■ **DIRECTIONS FOR THIS TASK**
All entries below are to be written out again exactly, but no picture is to be copied.
*** Opening EXERCISE MATERIALS ***
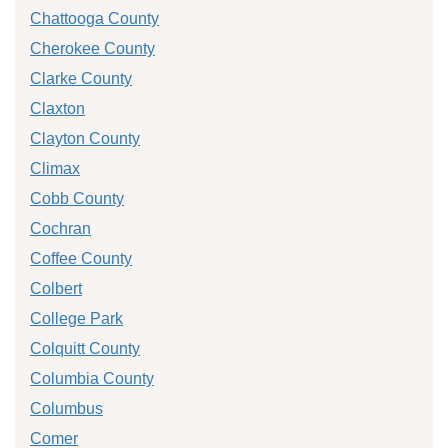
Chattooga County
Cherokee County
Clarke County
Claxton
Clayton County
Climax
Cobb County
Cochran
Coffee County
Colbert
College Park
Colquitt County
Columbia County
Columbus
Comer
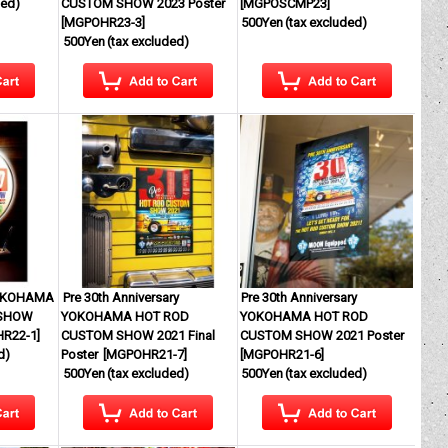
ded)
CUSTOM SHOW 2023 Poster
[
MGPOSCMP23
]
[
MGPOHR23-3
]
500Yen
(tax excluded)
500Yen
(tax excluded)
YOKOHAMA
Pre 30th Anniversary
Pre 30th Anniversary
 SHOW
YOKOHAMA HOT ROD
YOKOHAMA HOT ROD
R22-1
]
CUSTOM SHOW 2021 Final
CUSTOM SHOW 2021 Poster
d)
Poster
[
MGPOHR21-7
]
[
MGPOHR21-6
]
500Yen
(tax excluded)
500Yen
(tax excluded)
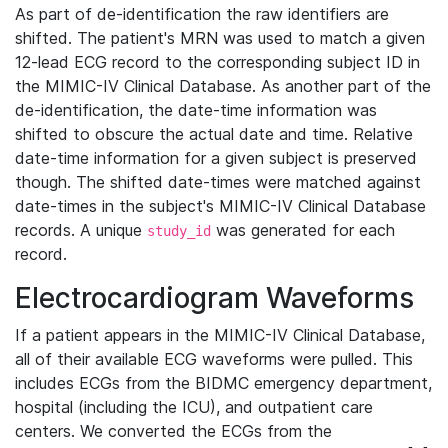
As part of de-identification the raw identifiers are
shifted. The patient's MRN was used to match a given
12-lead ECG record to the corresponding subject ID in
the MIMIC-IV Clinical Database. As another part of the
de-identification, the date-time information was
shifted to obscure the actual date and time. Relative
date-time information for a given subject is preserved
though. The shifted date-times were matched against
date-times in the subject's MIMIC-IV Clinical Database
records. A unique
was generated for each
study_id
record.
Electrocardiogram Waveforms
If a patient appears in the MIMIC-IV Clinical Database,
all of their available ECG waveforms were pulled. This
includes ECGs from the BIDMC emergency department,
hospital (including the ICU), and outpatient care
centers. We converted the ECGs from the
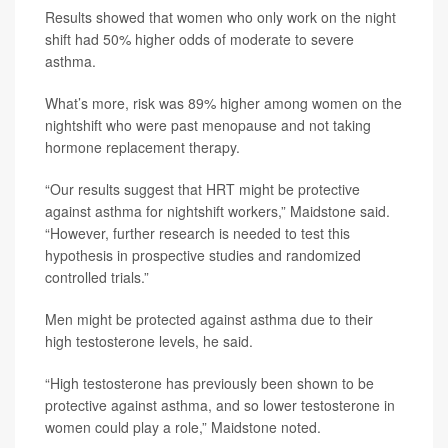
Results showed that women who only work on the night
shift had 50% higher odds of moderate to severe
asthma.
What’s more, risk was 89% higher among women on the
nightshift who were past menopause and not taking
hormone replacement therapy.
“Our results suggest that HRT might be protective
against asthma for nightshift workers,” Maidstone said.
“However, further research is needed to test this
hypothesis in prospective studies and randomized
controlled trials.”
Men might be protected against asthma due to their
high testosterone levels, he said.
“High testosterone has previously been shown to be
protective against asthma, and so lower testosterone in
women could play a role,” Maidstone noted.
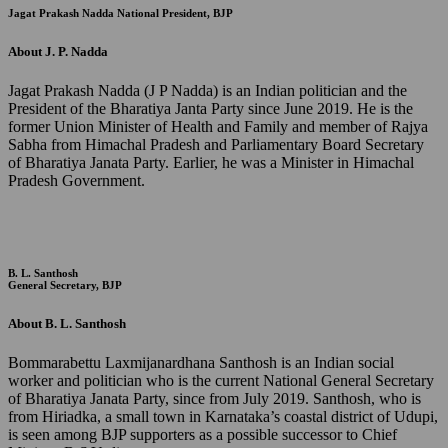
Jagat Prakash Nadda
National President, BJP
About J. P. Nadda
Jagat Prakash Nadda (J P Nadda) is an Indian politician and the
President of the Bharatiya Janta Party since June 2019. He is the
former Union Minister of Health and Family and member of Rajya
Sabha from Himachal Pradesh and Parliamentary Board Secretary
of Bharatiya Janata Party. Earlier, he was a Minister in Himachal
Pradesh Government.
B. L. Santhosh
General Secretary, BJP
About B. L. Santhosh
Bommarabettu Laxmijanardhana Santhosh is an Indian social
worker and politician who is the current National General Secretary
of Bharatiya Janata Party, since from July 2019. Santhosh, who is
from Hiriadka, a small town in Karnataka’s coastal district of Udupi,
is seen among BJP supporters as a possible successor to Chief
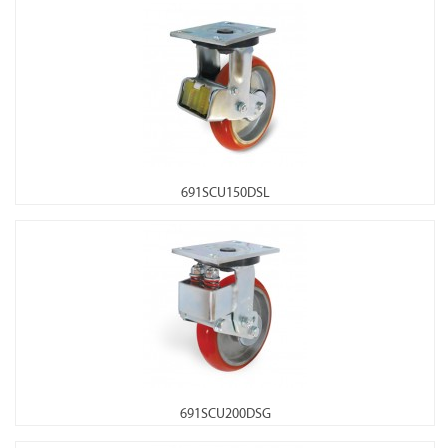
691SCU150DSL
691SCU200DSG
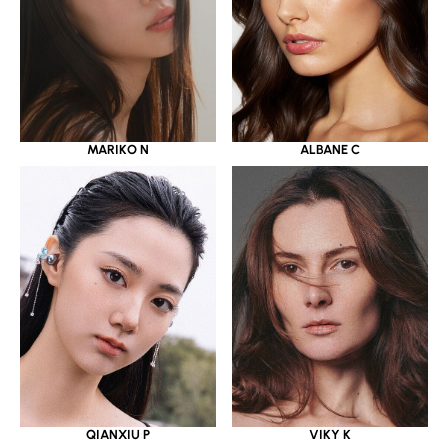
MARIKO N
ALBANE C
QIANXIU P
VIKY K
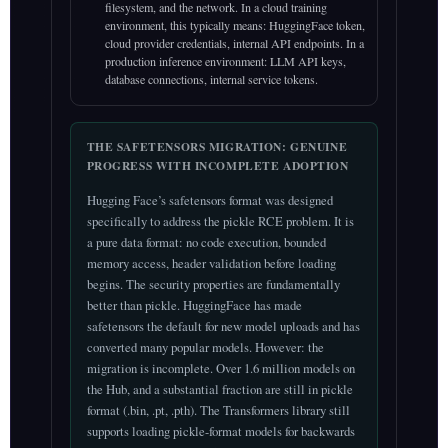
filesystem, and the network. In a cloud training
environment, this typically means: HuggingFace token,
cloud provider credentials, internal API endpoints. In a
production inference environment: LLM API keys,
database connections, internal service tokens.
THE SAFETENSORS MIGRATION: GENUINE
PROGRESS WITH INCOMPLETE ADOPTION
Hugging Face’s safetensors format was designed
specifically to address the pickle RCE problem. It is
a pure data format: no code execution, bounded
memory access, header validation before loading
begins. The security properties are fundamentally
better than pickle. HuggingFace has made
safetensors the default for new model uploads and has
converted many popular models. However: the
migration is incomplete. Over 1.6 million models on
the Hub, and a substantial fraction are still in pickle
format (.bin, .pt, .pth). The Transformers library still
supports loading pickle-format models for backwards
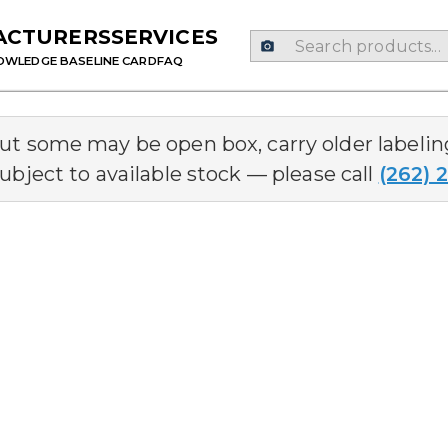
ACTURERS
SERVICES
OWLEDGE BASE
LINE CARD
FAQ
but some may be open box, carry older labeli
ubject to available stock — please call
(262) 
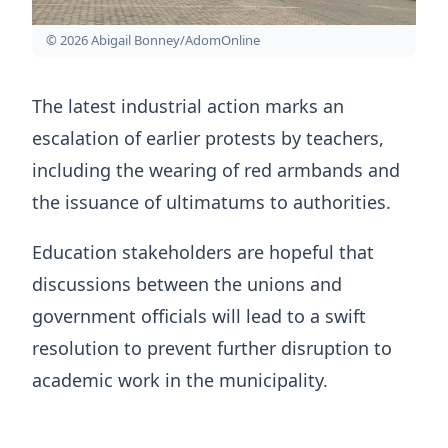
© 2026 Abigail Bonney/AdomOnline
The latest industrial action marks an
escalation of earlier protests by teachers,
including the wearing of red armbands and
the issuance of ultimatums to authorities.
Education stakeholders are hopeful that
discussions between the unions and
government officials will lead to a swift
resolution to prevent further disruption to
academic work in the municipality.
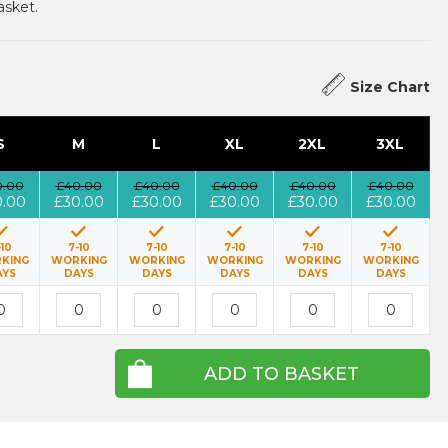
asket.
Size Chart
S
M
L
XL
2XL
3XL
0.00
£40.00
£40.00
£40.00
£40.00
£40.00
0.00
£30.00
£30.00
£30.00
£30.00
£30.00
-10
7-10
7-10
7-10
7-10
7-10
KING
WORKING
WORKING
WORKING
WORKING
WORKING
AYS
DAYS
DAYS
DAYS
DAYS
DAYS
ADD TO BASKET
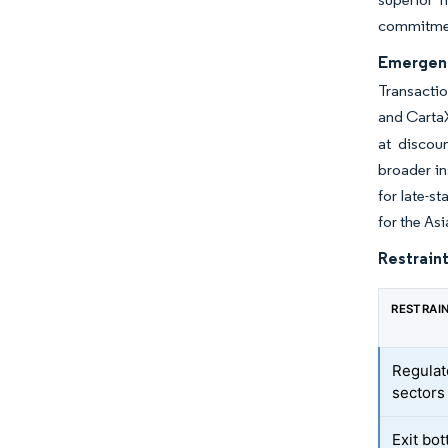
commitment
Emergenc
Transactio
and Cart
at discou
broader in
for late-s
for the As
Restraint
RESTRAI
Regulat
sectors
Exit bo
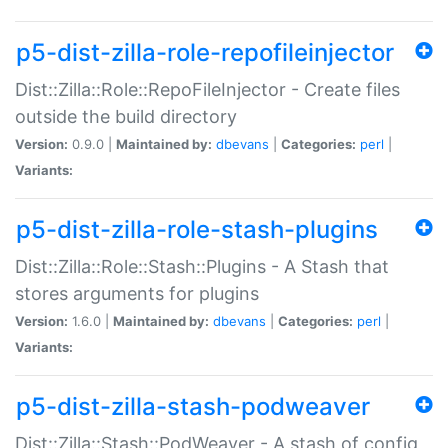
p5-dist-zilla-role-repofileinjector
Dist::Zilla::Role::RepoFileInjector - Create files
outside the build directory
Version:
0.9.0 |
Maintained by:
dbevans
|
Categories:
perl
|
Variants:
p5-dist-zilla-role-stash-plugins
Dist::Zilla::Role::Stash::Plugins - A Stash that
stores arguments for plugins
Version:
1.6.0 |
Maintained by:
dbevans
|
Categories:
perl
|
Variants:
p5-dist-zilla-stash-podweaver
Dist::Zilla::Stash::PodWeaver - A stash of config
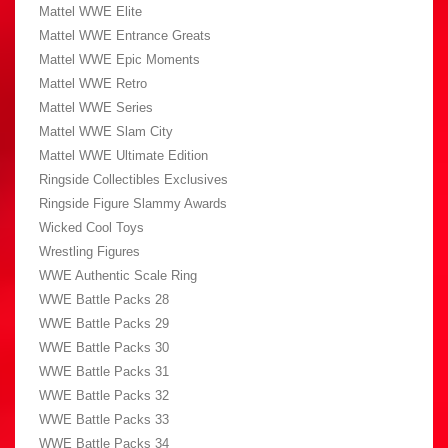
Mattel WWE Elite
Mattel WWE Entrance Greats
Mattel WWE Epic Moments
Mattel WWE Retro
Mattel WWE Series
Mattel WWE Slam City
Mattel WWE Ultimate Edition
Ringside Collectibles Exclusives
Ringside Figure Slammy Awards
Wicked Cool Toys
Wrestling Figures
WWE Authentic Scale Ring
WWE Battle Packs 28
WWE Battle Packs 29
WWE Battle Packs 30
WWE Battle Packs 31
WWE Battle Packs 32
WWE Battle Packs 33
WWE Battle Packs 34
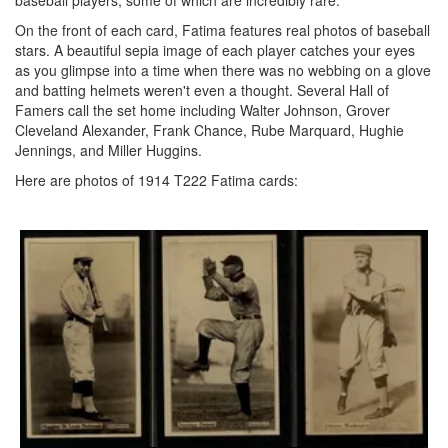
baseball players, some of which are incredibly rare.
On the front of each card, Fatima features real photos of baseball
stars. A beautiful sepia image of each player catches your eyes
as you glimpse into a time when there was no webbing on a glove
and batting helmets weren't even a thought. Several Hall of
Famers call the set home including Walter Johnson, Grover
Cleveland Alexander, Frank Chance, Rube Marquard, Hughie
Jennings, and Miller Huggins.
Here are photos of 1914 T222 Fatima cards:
*** Closing EXERCISE MATERIALS ***
■ **EXERCISE OUTPUT**
Chattooga County
Cherokee County
Clarke County
Claxton
Clayton County
Climax
Cobb County
Cochran
Coffee County
Colbert
College Park
Colquitt County
Columbia County
Columbus
Comer
ded)
CUSTOM SHOW 2023 Poster
[
MGPOSCMP23
]
[
MGPOHR23-3
]
500Yen
(tax excluded)
500Yen
(tax excluded)
YOKOHAMA
Pre 30th Anniversary
Pre 30th Anniversary
 SHOW
YOKOHAMA HOT ROD
YOKOHAMA HOT ROD
R22-1
]
CUSTOM SHOW 2021 Final
CUSTOM SHOW 2021 Poster
d)
Poster
[
MGPOHR21-7
]
[
MGPOHR21-6
]
500Yen
(tax excluded)
500Yen
(tax excluded)
As part of de-identification the raw identifiers are
shifted. The patient's MRN was used to match a given
12-lead ECG record to the corresponding subject ID in
the MIMIC-IV Clinical Database. As another part of the
de-identification, the date-time information was
shifted to obscure the actual date and time. Relative
date-time information for a given subject is preserved
though. The shifted date-times were matched against
date-times in the subject's MIMIC-IV Clinical Database
records. A unique
was generated for each
study_id
record.
Electrocardiogram Waveforms
If a patient appears in the MIMIC-IV Clinical Database,
all of their available ECG waveforms were pulled. This
includes ECGs from the BIDMC emergency department,
hospital (including the ICU), and outpatient care
centers. We converted the ECGs from the
Results showed that women who only work on the night
shift had 50% higher odds of moderate to severe
asthma.
What’s more, risk was 89% higher among women on the
nightshift who were past menopause and not taking
hormone replacement therapy.
“Our results suggest that HRT might be protective
against asthma for nightshift workers,” Maidstone said.
“However, further research is needed to test this
hypothesis in prospective studies and randomized
controlled trials.”
Men might be protected against asthma due to their
high testosterone levels, he said.
“High testosterone has previously been shown to be
protective against asthma, and so lower testosterone in
women could play a role,” Maidstone noted.
Jagat Prakash Nadda
National President, BJP
About J. P. Nadda
Jagat Prakash Nadda (J P Nadda) is an Indian politician and the
President of the Bharatiya Janta Party since June 2019. He is the
former Union Minister of Health and Family and member of Rajya
Sabha from Himachal Pradesh and Parliamentary Board Secretary
of Bharatiya Janata Party. Earlier, he was a Minister in Himachal
Pradesh Government.
B. L. Santhosh
General Secretary, BJP
About B. L. Santhosh
Bommarabettu Laxmijanardhana Santhosh is an Indian social
worker and politician who is the current National General Secretary
of Bharatiya Janata Party, since from July 2019. Santhosh, who is
from Hiriadka, a small town in Karnataka’s coastal district of Udupi,
is seen among BJP supporters as a possible successor to Chief
691SCU150DSL
691SCU200DSG
MARIKO N
ALBANE C
QIANXIU P
VIKY K
filesystem, and the network. In a cloud training
environment, this typically means: HuggingFace token,
cloud provider credentials, internal API endpoints. In a
production inference environment: LLM API keys,
database connections, internal service tokens.
THE SAFETENSORS MIGRATION: GENUINE
PROGRESS WITH INCOMPLETE ADOPTION
Hugging Face’s safetensors format was designed
specifically to address the pickle RCE problem. It is
a pure data format: no code execution, bounded
memory access, header validation before loading
begins. The security properties are fundamentally
better than pickle. HuggingFace has made
safetensors the default for new model uploads and has
converted many popular models. However: the
migration is incomplete. Over 1.6 million models on
the Hub, and a substantial fraction are still in pickle
format (.bin, .pt, .pth). The Transformers library still
supports loading pickle-format models for backwards
ACTURERS
SERVICES
OWLEDGE BASE
LINE CARD
FAQ
but some may be open box, carry older labeli
ubject to available stock — please call
(262) 
© 2026 Abigail Bonney/AdomOnline
The latest industrial action marks an
escalation of earlier protests by teachers,
including the wearing of red armbands and
the issuance of ultimatums to authorities.
Education stakeholders are hopeful that
discussions between the unions and
government officials will lead to a swift
resolution to prevent further disruption to
academic work in the municipality.
asket.
Size Chart
S
M
L
XL
2XL
3XL
0.00
£40.00
£40.00
£40.00
£40.00
£40.00
0.00
£30.00
£30.00
£30.00
£30.00
£30.00
-10
7-10
7-10
7-10
7-10
7-10
KING
WORKING
WORKING
WORKING
WORKING
WORKING
AYS
DAYS
DAYS
DAYS
DAYS
DAYS
ADD TO BASKET
commitment
Emergenc
Transactio
and Cart
at discou
broader in
for late-s
for the As
Restraint
RESTRAI
Regulat
sectors
Exit bo
p5-dist-zilla-role-repofileinjector
Dist::Zilla::Role::RepoFileInjector - Create files
outside the build directory
Version:
0.9.0 |
Maintained by:
dbevans
|
Categories:
perl
|
Variants:
p5-dist-zilla-role-stash-plugins
Dist::Zilla::Role::Stash::Plugins - A Stash that
stores arguments for plugins
Version:
1.6.0 |
Maintained by:
dbevans
|
Categories:
perl
|
Variants:
p5-dist-zilla-stash-podweaver
Dist::Zilla::Stash::PodWeaver - A stash of config
Mattel WWE Elite
Mattel WWE Entrance Greats
Mattel WWE Epic Moments
Mattel WWE Retro
Mattel WWE Series
Mattel WWE Slam City
Mattel WWE Ultimate Edition
Ringside Collectibles Exclusives
Ringside Figure Slammy Awards
Wicked Cool Toys
Wrestling Figures
WWE Authentic Scale Ring
WWE Battle Packs 28
WWE Battle Packs 29
WWE Battle Packs 30
WWE Battle Packs 31
WWE Battle Packs 32
WWE Battle Packs 33
WWE Battle Packs 34
baseball players, some of which are incredibly rare.
On the front of each card, Fatima features real photos of baseball
stars. A beautiful sepia image of each player catches your eyes
as you glimpse into a time when there was no webbing on a glove
and batting helmets weren't even a thought. Several Hall of
Famers call the set home including Walter Johnson, Grover
Cleveland Alexander, Frank Chance, Rube Marquard, Hughie
Jennings, and Miller Huggins.
Here are photos of 1914 T222 Fatima cards:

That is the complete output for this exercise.